### What the task requires:
Repeat the following items line for line, leaving out the pictures.

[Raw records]
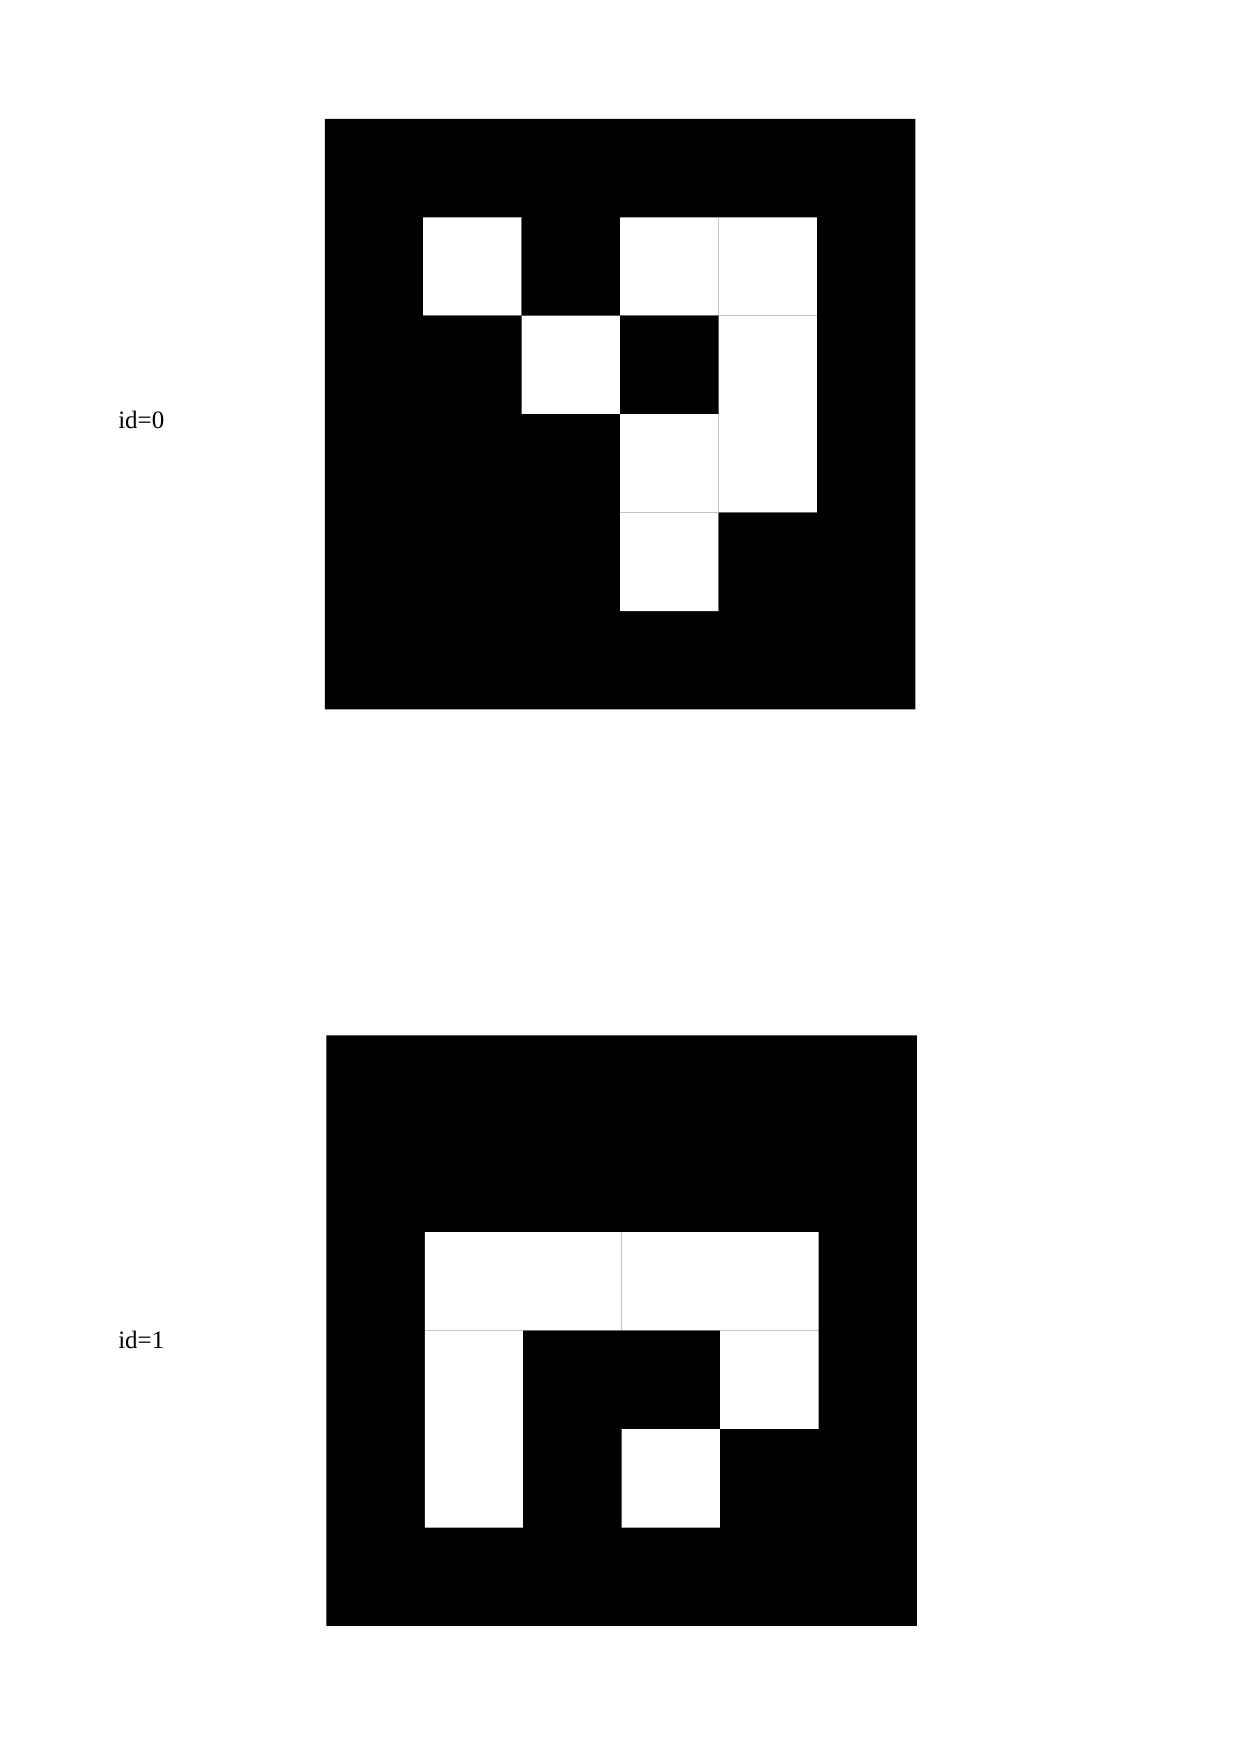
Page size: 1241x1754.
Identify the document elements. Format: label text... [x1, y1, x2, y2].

text [916, 406, 1122, 434]
text [917, 1326, 1122, 1354]
text id=1 [118, 1326, 326, 1354]
text id=0 [118, 406, 324, 434]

### Result of this exercise:
Page size: 1241x1754.
Identify the document elements. Format: label text... [x1, y1, x2, y2].

text [916, 406, 1122, 434]
text [917, 1326, 1122, 1354]
text id=1 [118, 1326, 326, 1354]
text id=0 [118, 406, 324, 434]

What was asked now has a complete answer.